Khartoum’s success in forcing debate into a “peace or justice” choice also has the effect of silencing the voices of Darfuris, whose support for the ICC and its pursuit of justice is overwhelming, yet rarely conveyed effectively. Someone who has given these voices an opportunity to speak to the wider world is Sara Darehshori, senior counsel in Human Rights Watch’s International Justice Program:
“Last July [2007], I went to Chad to look into how the International Criminal Court, which has a field office in Abeche and works with refugees in the camps, is performing on the ground. As part of my assessment, I interviewed dozens of refugees. Considering the hardships the refugees faced daily, I was not sure how they would feel talking about a topic as abstract as accountability in an international forum. Thus I was surprised when their reactions to my questions were positive, with even a hint of impatience because the ICC prosecutor had not yet gone after the president of Sudan, Omar Hassan Ahmed Bashir. [ ] [ICC Prosecutor] Moreno Ocampo’s actions [of July 14, 2008] will, no doubt, be greeted with joy in the camps [for displaced persons].” (Los Angeles Times, July 15, 2008, http://www.latimes.com/news/opinion/la-oe-darehshori15-2008jul15,0,6345632.story)

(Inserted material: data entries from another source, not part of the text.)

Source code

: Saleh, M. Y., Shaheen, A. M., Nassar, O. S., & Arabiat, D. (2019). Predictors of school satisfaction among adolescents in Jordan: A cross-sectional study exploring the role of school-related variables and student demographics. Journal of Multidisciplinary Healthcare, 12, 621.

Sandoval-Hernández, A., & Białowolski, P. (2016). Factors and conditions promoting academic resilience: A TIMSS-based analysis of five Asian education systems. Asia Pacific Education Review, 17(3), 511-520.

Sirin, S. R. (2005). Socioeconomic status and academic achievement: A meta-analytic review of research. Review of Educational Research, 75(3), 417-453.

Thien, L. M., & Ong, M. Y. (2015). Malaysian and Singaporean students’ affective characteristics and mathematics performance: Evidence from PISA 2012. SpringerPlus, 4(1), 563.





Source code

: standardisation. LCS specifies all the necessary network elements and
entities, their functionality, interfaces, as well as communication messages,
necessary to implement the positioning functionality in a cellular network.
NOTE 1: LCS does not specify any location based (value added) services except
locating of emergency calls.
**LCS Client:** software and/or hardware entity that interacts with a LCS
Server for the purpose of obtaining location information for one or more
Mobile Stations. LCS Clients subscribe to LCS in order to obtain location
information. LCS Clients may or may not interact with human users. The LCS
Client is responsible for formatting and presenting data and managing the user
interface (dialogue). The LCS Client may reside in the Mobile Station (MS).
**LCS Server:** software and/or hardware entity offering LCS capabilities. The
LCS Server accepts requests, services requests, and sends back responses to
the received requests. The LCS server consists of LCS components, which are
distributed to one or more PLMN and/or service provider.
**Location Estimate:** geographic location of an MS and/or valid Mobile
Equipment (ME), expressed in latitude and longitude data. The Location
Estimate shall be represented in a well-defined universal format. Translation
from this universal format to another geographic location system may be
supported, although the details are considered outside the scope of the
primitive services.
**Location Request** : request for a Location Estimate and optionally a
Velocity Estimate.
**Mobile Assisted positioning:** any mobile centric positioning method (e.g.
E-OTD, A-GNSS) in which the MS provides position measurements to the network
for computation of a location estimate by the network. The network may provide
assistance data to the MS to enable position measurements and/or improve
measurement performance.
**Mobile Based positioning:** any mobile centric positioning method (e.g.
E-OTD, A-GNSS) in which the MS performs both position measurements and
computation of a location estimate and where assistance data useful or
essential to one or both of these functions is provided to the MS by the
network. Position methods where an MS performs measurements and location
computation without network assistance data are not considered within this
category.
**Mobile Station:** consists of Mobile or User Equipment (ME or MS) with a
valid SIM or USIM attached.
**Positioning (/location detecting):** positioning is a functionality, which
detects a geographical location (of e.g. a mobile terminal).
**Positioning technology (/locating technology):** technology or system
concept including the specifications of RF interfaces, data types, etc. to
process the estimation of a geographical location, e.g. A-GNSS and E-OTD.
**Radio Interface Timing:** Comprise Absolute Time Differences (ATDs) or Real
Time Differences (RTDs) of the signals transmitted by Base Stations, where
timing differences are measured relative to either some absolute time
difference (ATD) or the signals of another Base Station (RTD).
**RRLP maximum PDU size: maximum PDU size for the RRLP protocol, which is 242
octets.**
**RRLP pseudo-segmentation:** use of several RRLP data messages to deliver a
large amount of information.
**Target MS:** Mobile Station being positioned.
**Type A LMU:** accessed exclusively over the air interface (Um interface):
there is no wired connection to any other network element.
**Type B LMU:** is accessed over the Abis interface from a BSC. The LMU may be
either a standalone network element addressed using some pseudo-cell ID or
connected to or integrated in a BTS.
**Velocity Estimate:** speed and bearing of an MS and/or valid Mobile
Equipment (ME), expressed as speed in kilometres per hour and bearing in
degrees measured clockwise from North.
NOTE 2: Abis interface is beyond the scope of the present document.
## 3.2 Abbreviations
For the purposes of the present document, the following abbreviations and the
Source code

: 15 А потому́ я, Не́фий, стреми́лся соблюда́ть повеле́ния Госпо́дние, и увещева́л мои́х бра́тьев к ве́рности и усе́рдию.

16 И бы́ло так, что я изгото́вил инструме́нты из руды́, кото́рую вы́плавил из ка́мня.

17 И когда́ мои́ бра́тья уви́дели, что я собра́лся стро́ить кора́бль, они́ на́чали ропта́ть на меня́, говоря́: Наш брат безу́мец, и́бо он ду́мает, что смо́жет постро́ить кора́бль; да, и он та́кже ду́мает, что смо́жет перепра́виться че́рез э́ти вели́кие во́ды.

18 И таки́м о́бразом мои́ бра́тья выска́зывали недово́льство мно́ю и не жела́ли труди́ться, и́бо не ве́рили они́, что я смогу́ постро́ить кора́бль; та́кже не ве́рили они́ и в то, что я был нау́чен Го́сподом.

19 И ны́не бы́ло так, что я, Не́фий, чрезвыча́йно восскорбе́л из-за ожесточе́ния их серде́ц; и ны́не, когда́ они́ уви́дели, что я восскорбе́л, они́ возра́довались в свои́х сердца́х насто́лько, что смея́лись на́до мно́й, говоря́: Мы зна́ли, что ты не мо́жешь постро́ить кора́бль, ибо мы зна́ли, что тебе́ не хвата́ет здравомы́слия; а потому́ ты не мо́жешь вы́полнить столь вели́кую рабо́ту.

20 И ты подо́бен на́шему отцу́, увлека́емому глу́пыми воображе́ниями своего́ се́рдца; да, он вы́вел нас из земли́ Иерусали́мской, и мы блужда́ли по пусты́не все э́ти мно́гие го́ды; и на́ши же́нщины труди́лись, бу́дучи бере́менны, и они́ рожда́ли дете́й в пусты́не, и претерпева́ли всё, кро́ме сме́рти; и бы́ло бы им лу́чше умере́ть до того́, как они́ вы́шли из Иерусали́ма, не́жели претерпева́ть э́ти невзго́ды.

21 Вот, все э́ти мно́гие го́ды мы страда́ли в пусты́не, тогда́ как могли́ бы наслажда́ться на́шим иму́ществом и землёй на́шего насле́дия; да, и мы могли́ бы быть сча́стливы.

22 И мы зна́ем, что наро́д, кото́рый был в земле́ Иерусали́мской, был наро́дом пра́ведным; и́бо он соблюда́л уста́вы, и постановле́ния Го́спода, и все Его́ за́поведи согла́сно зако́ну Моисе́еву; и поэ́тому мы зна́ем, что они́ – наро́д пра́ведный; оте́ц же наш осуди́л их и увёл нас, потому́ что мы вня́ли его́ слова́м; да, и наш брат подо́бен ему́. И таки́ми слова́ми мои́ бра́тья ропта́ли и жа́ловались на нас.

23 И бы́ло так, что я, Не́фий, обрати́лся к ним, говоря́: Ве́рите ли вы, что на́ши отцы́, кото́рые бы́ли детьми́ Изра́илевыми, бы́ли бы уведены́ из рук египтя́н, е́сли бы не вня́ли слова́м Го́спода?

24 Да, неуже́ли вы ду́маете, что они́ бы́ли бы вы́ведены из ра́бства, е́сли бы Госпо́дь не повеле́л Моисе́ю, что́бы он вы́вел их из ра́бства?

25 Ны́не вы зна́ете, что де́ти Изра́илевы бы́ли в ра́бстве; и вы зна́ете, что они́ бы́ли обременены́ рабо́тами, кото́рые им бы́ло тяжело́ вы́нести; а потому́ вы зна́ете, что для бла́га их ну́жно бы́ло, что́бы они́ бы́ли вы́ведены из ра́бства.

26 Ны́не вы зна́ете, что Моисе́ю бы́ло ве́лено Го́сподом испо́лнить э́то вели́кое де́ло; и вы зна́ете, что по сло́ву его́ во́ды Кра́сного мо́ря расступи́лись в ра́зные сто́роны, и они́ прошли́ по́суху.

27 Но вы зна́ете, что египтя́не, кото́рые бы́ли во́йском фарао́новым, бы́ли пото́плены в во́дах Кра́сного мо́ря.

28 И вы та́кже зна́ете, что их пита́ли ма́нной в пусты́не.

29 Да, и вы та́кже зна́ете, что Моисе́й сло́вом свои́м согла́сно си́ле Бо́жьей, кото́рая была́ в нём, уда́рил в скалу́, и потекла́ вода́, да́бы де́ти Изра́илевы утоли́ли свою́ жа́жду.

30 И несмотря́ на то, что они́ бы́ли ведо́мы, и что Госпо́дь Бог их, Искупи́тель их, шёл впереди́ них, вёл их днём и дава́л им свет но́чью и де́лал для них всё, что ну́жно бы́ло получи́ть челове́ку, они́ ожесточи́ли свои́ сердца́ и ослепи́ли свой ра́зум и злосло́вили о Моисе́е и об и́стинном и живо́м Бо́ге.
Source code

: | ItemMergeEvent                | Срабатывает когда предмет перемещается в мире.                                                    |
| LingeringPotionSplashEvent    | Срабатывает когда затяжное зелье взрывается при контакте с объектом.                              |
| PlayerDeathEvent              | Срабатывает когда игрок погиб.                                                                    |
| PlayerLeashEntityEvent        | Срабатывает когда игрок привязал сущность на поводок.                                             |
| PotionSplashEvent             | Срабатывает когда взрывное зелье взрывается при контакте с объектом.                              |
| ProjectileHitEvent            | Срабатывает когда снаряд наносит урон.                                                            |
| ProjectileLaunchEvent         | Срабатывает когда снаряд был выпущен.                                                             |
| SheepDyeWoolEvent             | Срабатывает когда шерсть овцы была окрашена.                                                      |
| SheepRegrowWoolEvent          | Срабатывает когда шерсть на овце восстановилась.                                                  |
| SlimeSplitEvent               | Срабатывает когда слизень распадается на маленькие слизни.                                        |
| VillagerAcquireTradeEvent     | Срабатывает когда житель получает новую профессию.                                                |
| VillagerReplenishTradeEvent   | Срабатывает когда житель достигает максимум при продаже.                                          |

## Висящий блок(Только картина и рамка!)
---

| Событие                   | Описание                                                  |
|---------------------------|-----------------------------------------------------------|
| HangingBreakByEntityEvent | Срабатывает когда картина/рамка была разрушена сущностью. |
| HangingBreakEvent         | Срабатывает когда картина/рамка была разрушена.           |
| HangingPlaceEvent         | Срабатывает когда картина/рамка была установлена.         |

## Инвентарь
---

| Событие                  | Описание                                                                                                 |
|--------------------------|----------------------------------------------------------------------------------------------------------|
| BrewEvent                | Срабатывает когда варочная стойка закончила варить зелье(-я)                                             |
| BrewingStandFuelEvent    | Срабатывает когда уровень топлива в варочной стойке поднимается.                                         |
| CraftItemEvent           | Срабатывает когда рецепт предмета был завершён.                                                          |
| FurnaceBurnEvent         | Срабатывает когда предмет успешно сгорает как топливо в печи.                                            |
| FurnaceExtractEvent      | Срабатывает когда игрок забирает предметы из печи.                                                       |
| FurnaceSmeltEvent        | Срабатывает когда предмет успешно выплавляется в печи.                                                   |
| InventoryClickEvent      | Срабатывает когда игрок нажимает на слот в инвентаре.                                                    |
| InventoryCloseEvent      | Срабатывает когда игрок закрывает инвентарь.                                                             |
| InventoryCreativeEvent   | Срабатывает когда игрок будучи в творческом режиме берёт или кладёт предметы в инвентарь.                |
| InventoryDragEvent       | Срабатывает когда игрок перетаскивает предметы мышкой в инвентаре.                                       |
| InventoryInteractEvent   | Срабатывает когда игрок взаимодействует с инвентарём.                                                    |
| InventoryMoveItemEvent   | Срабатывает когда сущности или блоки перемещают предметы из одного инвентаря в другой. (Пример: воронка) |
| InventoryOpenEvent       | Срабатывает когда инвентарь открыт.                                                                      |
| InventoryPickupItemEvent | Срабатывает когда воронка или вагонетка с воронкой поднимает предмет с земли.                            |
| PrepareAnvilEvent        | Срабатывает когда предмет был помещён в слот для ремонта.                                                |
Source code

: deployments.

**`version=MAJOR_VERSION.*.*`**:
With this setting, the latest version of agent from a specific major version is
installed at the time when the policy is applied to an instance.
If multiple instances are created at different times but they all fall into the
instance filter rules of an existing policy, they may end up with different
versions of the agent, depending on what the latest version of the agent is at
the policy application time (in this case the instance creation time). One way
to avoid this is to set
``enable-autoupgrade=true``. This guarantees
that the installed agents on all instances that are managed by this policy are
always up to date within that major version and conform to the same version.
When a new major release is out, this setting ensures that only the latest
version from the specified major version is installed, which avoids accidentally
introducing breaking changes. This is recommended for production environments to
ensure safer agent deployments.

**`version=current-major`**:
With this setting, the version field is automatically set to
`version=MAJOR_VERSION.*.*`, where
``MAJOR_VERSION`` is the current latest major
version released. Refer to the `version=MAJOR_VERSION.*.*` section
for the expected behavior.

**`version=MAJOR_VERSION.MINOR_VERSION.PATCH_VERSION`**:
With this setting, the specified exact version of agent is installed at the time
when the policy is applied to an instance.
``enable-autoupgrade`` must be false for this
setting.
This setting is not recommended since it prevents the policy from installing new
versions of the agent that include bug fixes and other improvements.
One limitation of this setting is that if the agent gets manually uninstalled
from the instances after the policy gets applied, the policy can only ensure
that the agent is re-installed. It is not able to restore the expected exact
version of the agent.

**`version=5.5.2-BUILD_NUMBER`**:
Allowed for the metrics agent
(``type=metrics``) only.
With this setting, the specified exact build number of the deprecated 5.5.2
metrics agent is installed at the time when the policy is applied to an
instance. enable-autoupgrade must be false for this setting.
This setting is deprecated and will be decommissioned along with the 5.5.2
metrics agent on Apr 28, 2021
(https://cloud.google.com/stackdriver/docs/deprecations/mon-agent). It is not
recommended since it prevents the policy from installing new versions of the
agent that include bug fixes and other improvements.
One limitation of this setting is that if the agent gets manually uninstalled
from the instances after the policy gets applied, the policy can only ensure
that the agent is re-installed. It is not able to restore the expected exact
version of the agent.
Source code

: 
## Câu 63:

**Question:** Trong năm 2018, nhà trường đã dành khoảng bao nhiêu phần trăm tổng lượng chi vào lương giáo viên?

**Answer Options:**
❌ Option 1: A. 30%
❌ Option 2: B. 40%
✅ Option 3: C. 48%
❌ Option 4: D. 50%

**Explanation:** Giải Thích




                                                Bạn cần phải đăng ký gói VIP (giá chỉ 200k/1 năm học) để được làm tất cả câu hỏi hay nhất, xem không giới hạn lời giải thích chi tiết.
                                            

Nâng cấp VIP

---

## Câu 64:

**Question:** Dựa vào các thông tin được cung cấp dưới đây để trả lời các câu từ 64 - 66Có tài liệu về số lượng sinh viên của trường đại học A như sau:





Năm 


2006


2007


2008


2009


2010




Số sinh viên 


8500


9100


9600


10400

And Darehshori offers the critical response to those who would frame the ICC announcement as forcing a choice between “peace and justice”:
“Yet some commentators outside Darfur have argued that this ‘moment of jubilation’ can only be a symbolic victory for the long-suffering people of that region. They contend that should the prosecution of top officials—however terrible their crimes—go forward, it will interfere with prospects for peace and security. Sudan’s history makes a strong case for the opposite conclusion: The persistent lack of accountability has instead undermined the prospects for peace and stability. There has been little peace to keep.”
This is the fundamental point: it is the lack of justice and accountability, the complete impunity still reigning in Darfur, that has fueled these terrible years of violence. Until this basic fact is fully appreciated—along with the chronic bad faith of the Khartoum regime—no genuine progress toward peace can be made, in Qatar or anywhere else.